Was bringen Check-ups?

Erstellt von: Peter KnöpfelZuletzt revidiert: 10/2016 Letzte Änderung: 10/2016

Unter Check-up versteht man eine periodische Allgemeinuntersuchung bei Menschen, die sich gesund fühlen. Ziel ist die Früherkennung bislang symptomloser Krankheiten, das Aufspüren von gesundheitlichen Risikofaktoren und verhaltensbedingten Gefährdungen.

Check-up-Untersuchungen sind zunehmend beliebt. Allerdings müssen auch sie auf ihren Nutzen und Schaden geprüft und hinterfragt und die PatientInnen entsprechend beraten werden.

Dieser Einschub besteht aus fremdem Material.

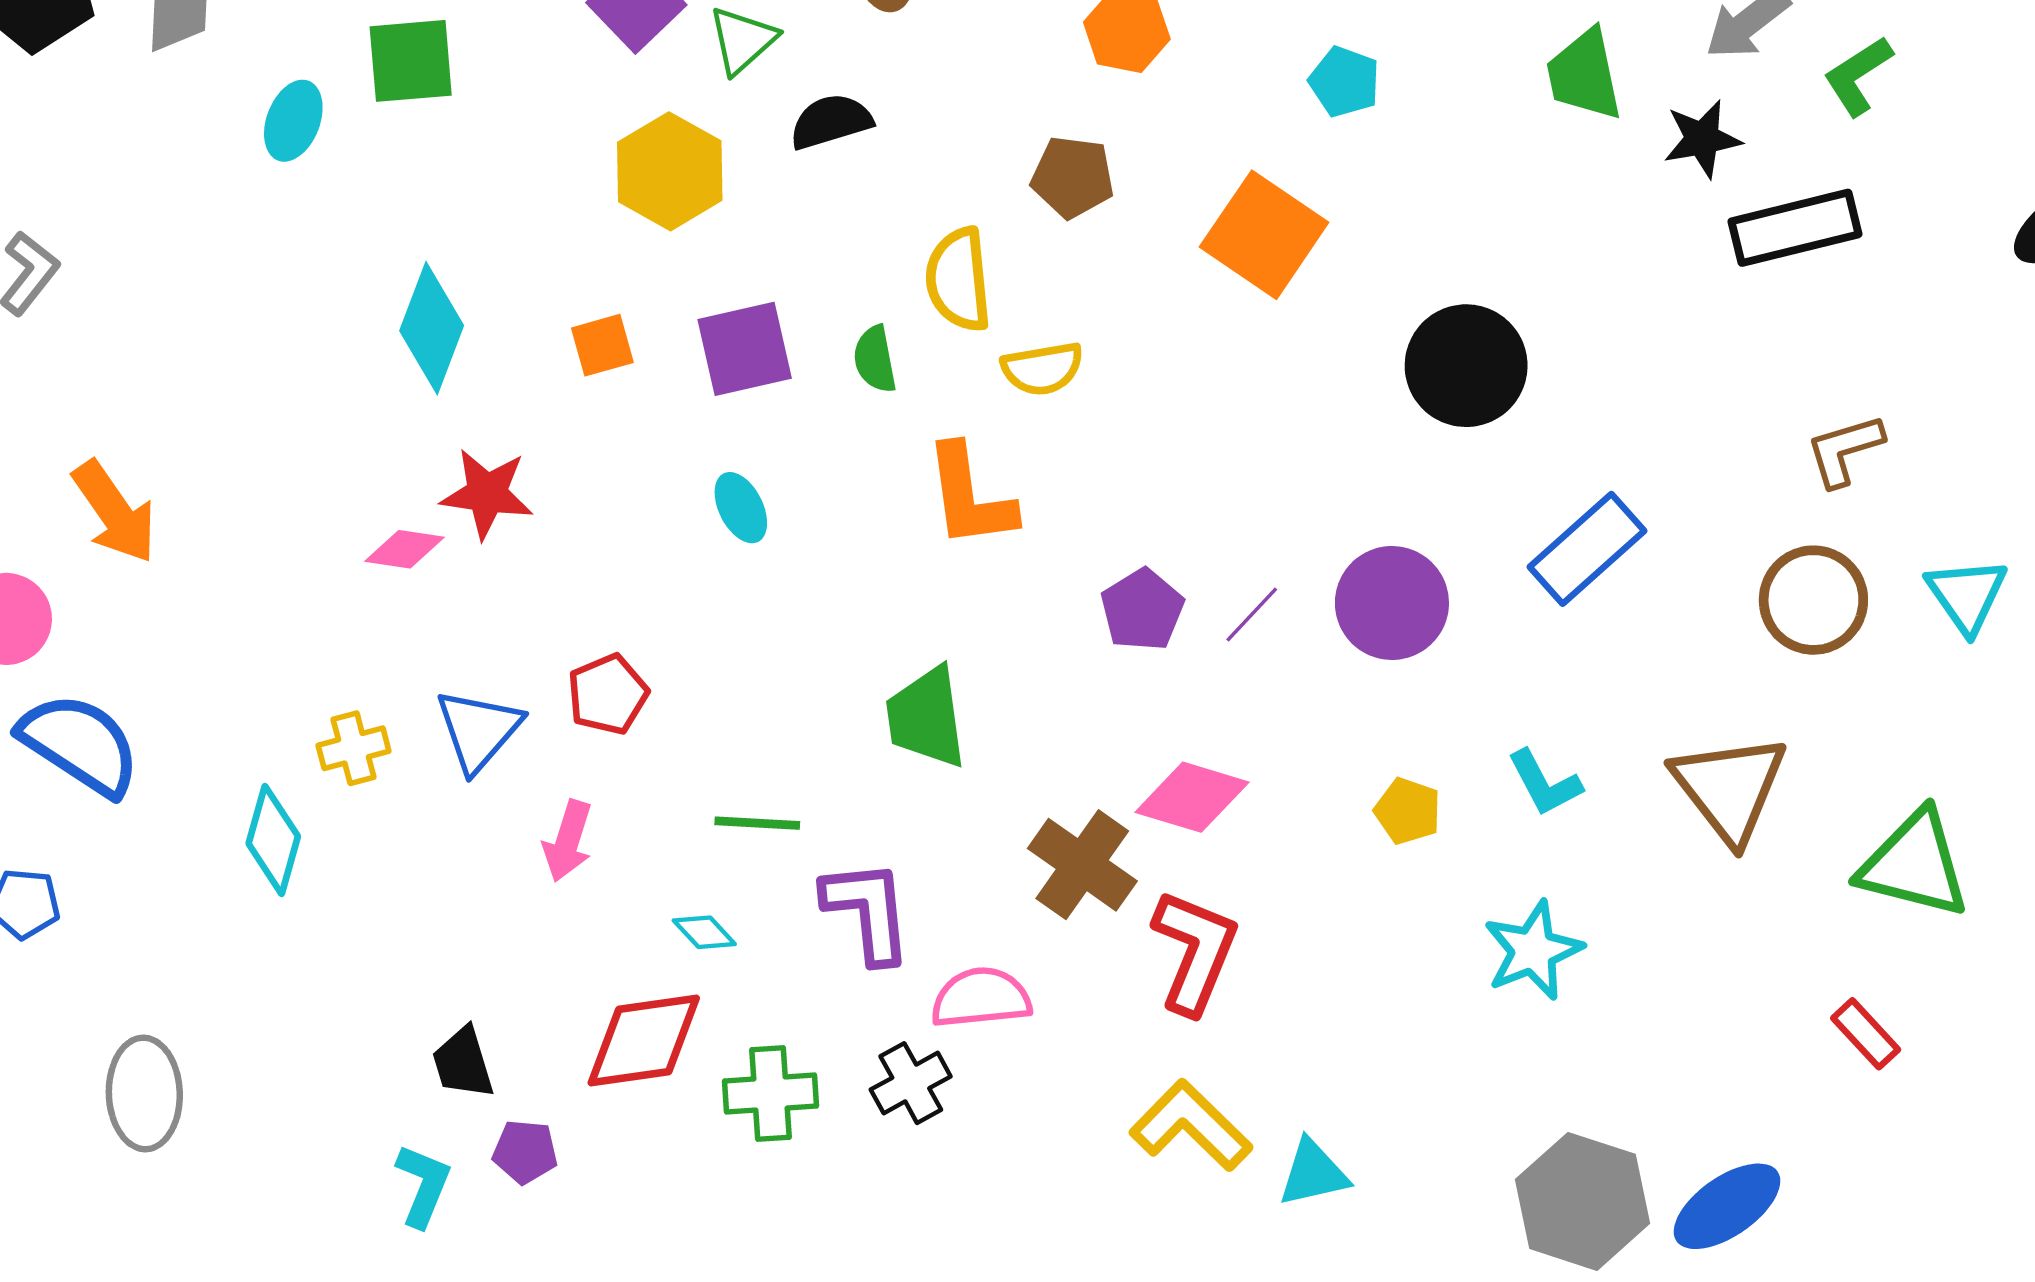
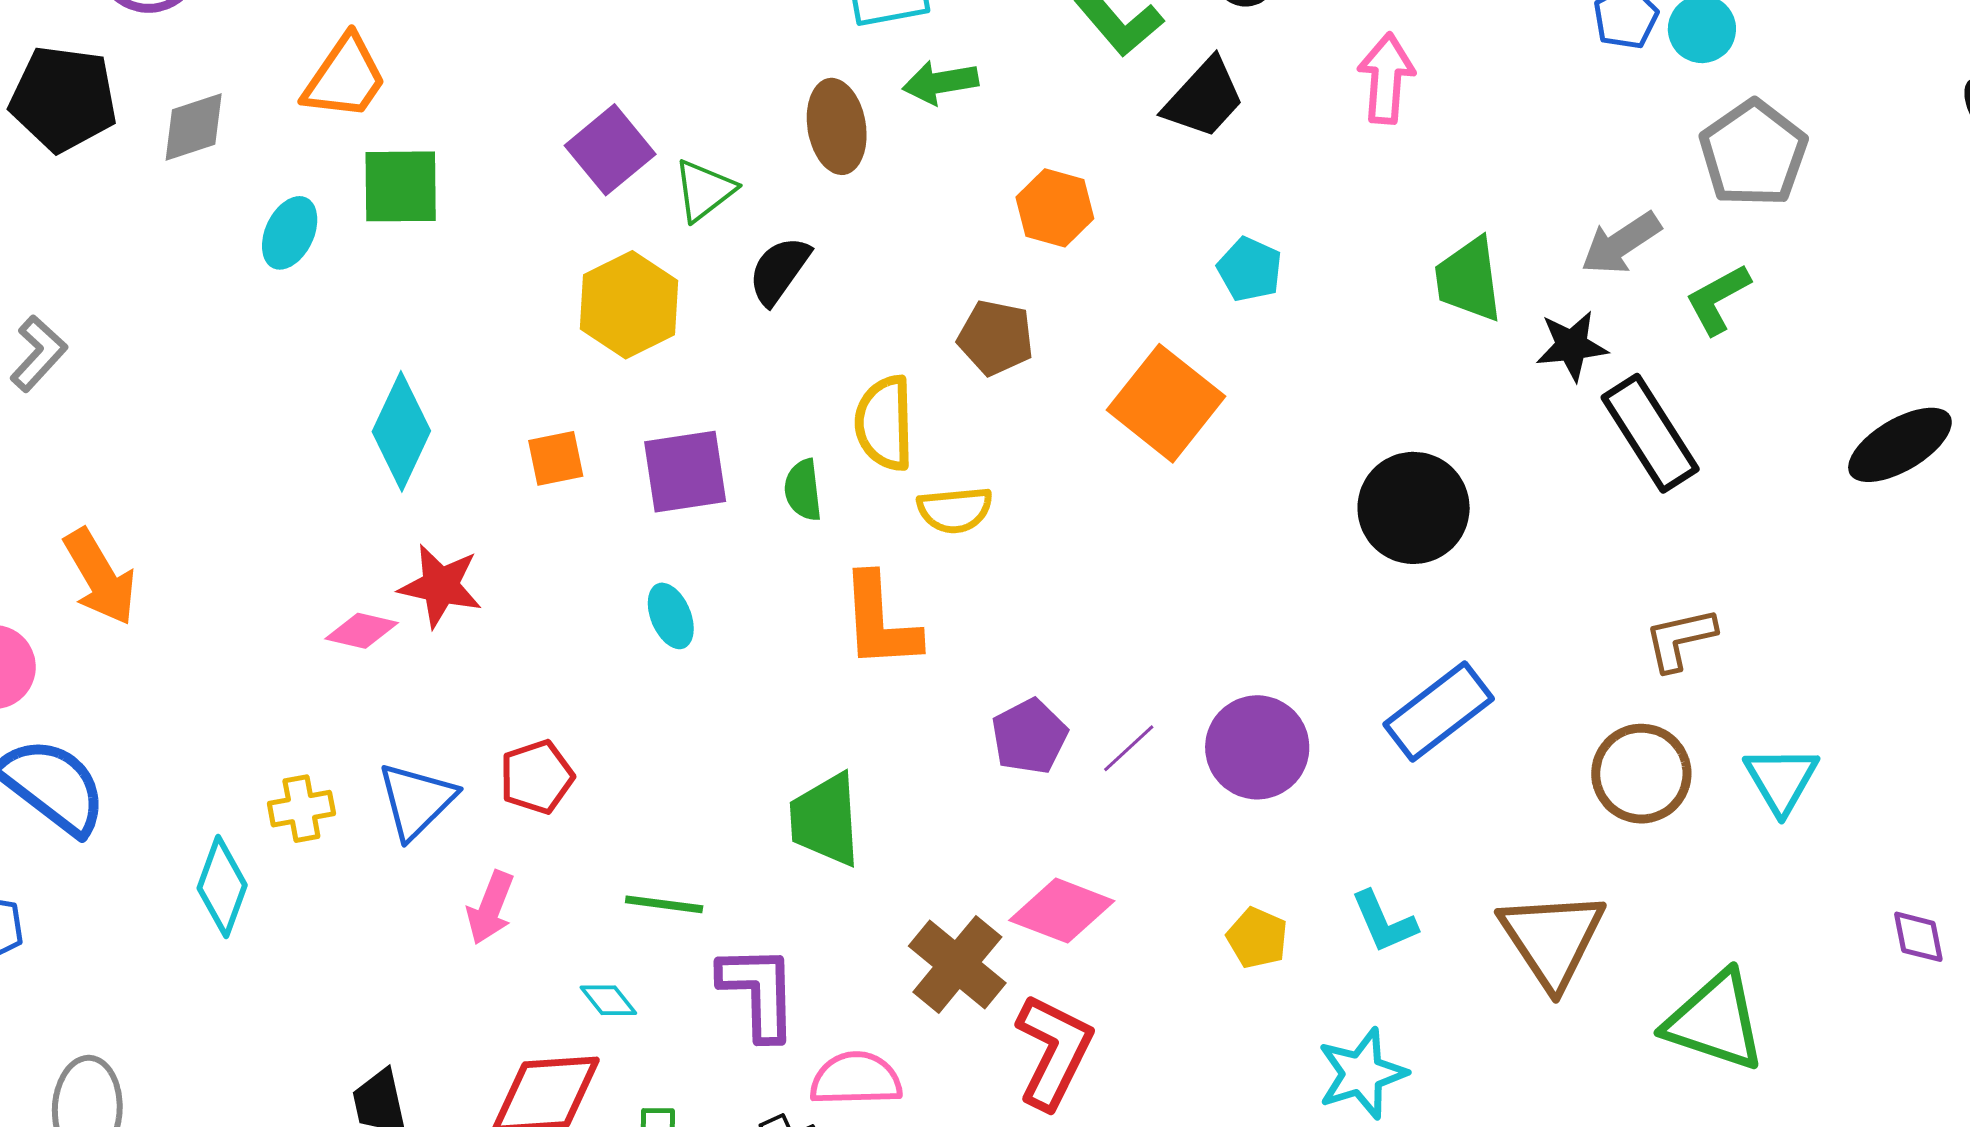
black semicircle: (831, 121) -> (779, 270), turned -42
black rectangle: (1795, 228) -> (1650, 433), turned 67
black circle: (1466, 366) -> (1414, 508), moved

Forscher des renommierten Kopenhagener Cochrane Zentrums haben einschlägige Studien ausgewertet, um Nutzen und Risiken von Check-ups zu ermitteln. Die wichtigsten Ergebnisse dieser Arbeit präsentieren wir Ihnen in den nachfolgenden Darstellungen.

 

 

 

 

 

 

 

 

Kommentar

Regelmässige Check-up-Untersuchungen scheinen nur von sehr begrenztem Nutzen zu sein. Allerdings geben die Studien wahrscheinlich die Möglichkeiten der Vorsorge nicht ganz zutreffend wieder. So ist bekannt, dass bevorzugt Personen an Check-ups teilnehmen, die insgesamt gesundheitsbewusster leben und von vornherein geringere Gesundheitsrisiken mitbringen.

Check-up-Untersuchungen können auch negative Effekte haben, wie Überdiagnose, Überbehandlung, Auslösen von Angst und Unsicherheit. Diese negativen Folgen wurden in den bisherigen Studien kaum untersucht.

Ein ausführliches Gespräch und eine gründliche Untersuchung bei Ihrer Hausärztin oder Ihrem Hausarzt können manchmal ein gesundheitliches Risiko (-verhalten) bewusst machen. Auch kann es für die Zukunft hilfreich sein, wenn Ihr Hausarzt oder Ihre Hausärztin mit Ihrer persönlichen und medizinischen Vorgeschichte gut vertraut ist. Dazu braucht es keine teuren apparativen Untersuchungen. Wann und bei wem welche Vorsorgeuntersuchungen sinnvoll sind, haben wir in unserem mediX Gesundheitsdossier Check-up aufgelistet.